* **What you have to do**
Among the records below, find each line bearing the word "down" and copy it.

* **Information provided**

* * * * * * *

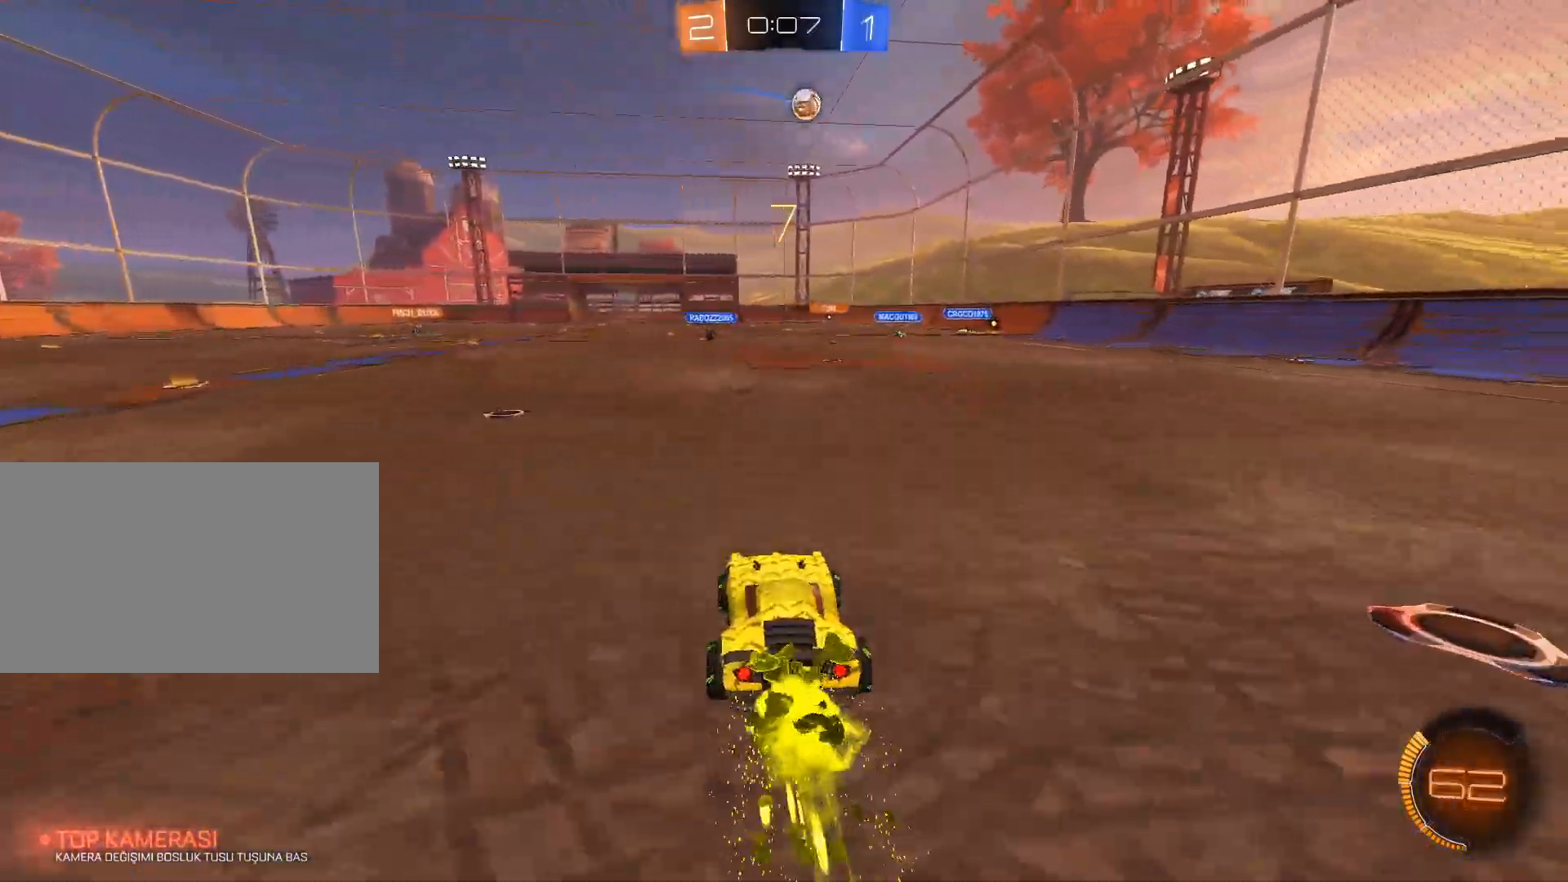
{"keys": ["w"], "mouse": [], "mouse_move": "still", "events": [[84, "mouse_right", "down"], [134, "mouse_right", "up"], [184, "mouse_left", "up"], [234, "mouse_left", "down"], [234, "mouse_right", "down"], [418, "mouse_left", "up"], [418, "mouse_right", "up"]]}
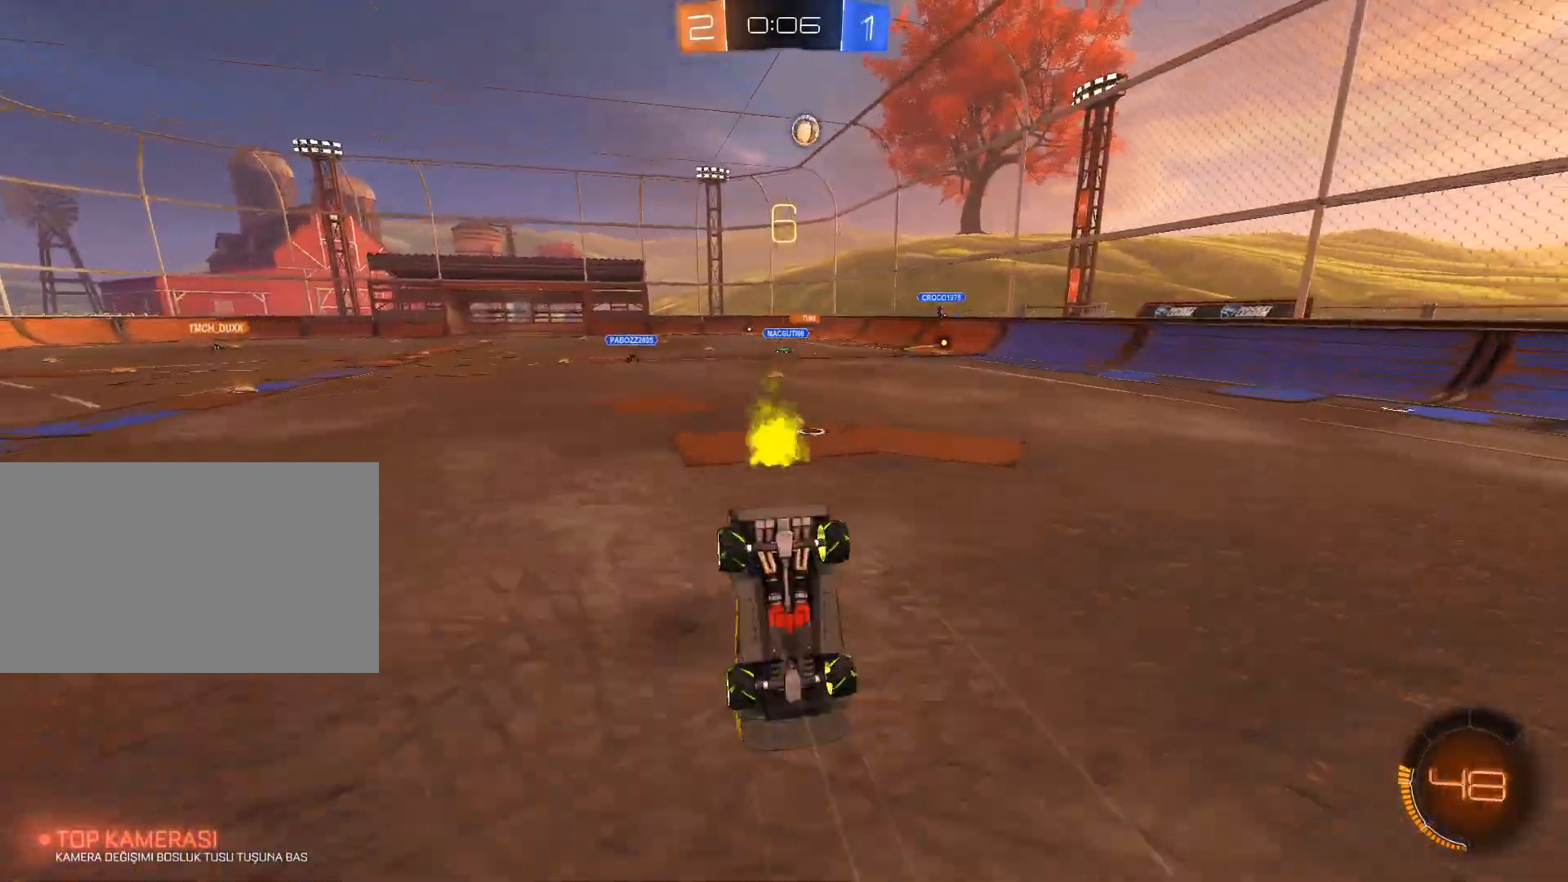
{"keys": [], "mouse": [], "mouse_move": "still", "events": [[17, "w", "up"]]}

* * * * * * *

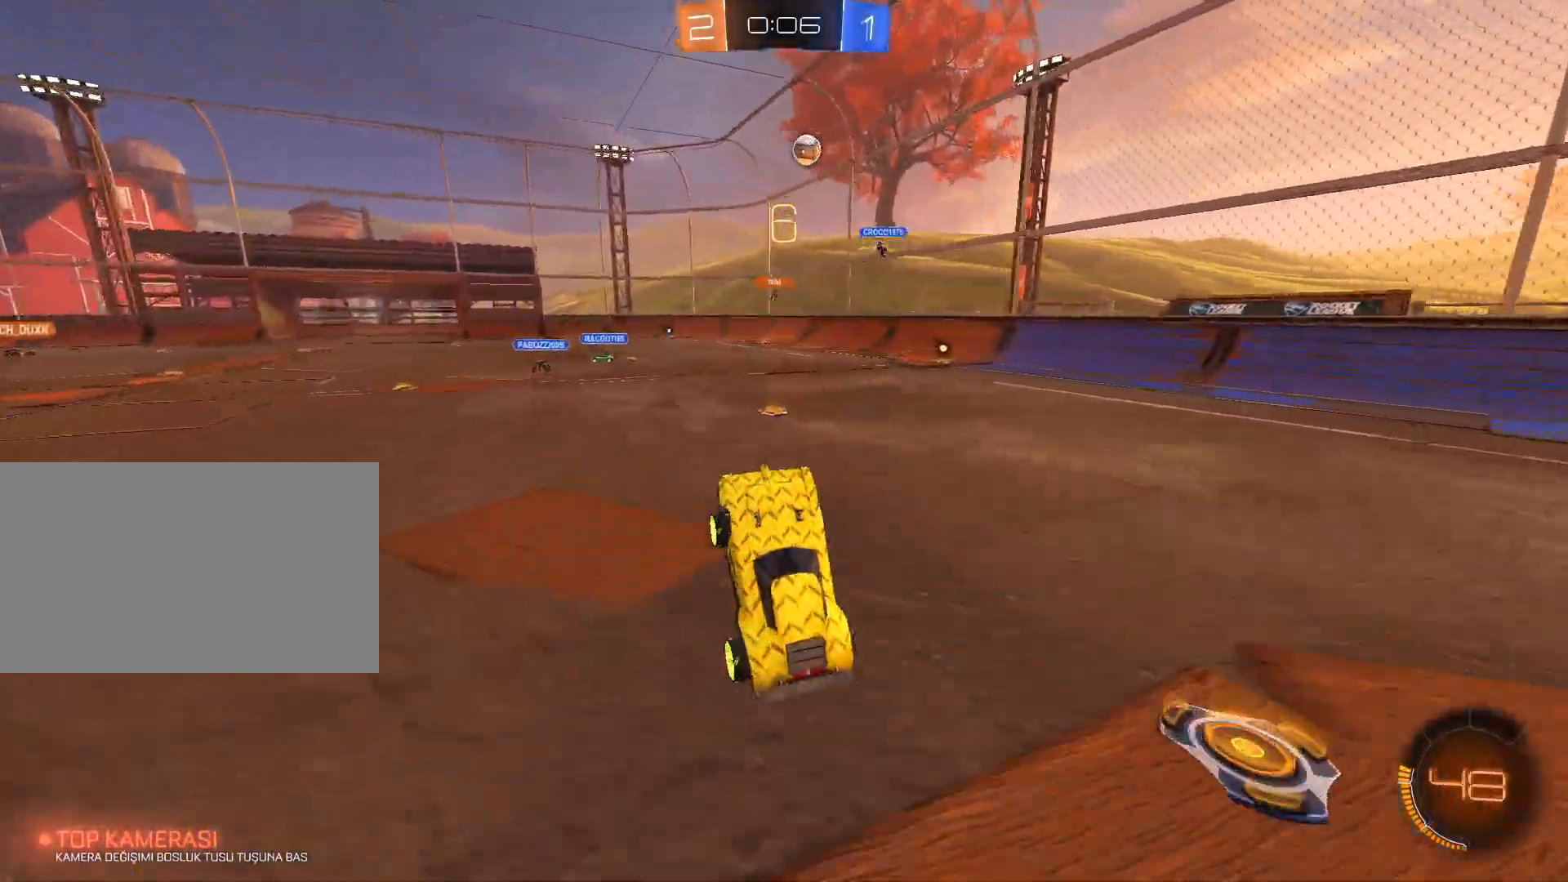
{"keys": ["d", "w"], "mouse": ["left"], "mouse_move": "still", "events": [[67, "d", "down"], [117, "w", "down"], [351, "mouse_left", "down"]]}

* * * * * * *

* **Solution for this exercise**
{"keys": ["w"], "mouse": [], "mouse_move": "still", "events": [[84, "mouse_right", "down"], [134, "mouse_right", "up"], [184, "mouse_left", "up"], [234, "mouse_left", "down"], [234, "mouse_right", "down"], [418, "mouse_left", "up"], [418, "mouse_right", "up"]]}
{"keys": ["d", "w"], "mouse": ["left"], "mouse_move": "still", "events": [[67, "d", "down"], [117, "w", "down"], [351, "mouse_left", "down"]]}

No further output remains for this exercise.